Edição em francês do romance histórico "Parnamirim"
O livro
A história é conduzida pela personagem Sarah Paller , uma jornalista nova-iorquina, assim como a autora, apreciadora do presidente Franklin Roosevelt que resolve mergulhar na saga lançando o foco em três questões: o porquê da omissão na literatura acerca da instalação da Base Aérea em Parnamirim; da presença do Brasil na Campanha da Itália; e da atuação das enfermeiras brasileiras como integrantes da FEB. “A protagonista segue expondo as complementaridades das duas culturas em solo brasileiro."
Em sua busca, Sarah conhece veteranos e veteranas de guerra em um evento na Europa. Toma a decisão de vir ao Brasil colher in loco informações na cidade que abrigou a maior base dos americanos fora dos EUA. Em Natal encontra colaboradores de sua empreitada e compartilha novas descobertas. Uma delas ela conta que na província de Lucca, na Itália, existe um festival criado em gratidão aos esforços dos pracinhas brasileiros.
Enfermeiras que atuaram junto as Forças Expedicionárias Brasileiras são foco do romance histórico.
A capa de “Parnamirim” traz a emblemática foto do encontro de Getúlio Vargas com Franklin Roosevelt conhecido como a “Conferência do Rio Potengi”. Já a capa da edição francesa é um hidroavião sobre o rio Potengi.
“Moro na América desde 1964, constitui família, estudei, fiz meu mestrado, casei, tenho minha prole. Então em meados de 2008, com a proximidade de 2020 e os 75 anos da vitória, resolvi trazer à tona esse assunto incrível de caráter internacional. Li muitos livros, pesquisei em bibliotecas, acervos de mídia e colecionadores”, destacou.
Sobre sua relação com o Rio Grande do Norte, Valdívia relembra: “Papai era de Assu, meu avô tinha terras naquela região. São parentes os Cortez, Siqueira e Targino. É tudo família."
Ela diz que o livro é também uma forma de reencontro com suas origens: “Meu marido, João Mendonça de Amorim Filho, foi quem me jogou essa primeira lembrança de escrever sobre a base aérea de Parnamirim”, conta.

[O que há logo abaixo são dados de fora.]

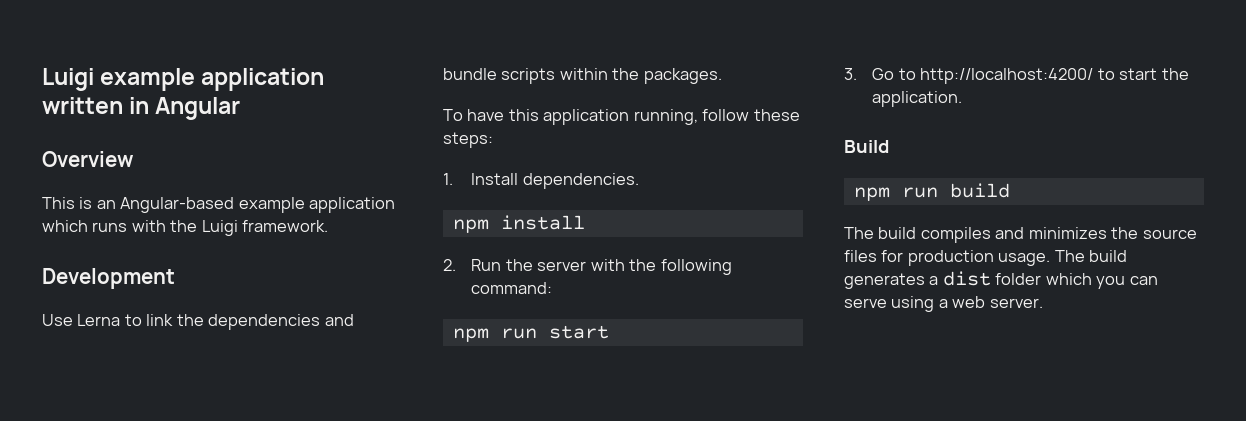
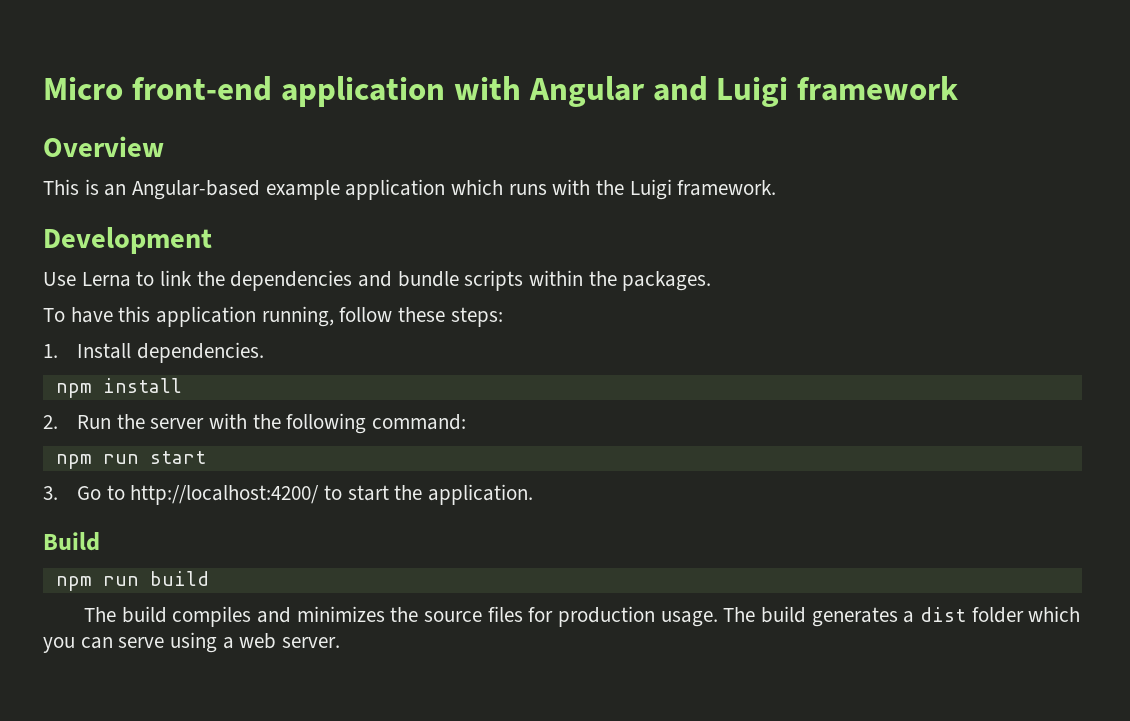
[42,68,325,91] [42,97,241,120] Luigi example application written in Angular -> [43,76,959,107] Micro front-end application with Angular and Luigi framework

Sobre suas conclusões, Valdívia coloca Getúlio Vargas como um aliado que ninguém queria ter muito próximo. “Vargas ficou sem tomar uma decisão por muito tempo, não definia se ficava do lado dos Axis (as potências do Eixo) ou do outro lado e finalmente ele aceitou ficar com Roosevelt e Churchill. O Vargas tinha seus amores pelos nazistas, tinha alemão no Brasil que não acabava mais. Churchill e Roosevelt, como dois estadistas, não quiseram ressaltar essa proximidade com o Brasil, mas tinham interesse e conseguiram o dinheiro para a construção da CSN de Volta Redonda e convenceram Vargas a ceder a base de Parnamirim que era estratégica, o lugar mais perto de Dakar, onde os alemães já estavam”, resume.
Livro da autora está disponível na Amazon e no Nordeste está à venda na Livraria Jaqueira, no Recife.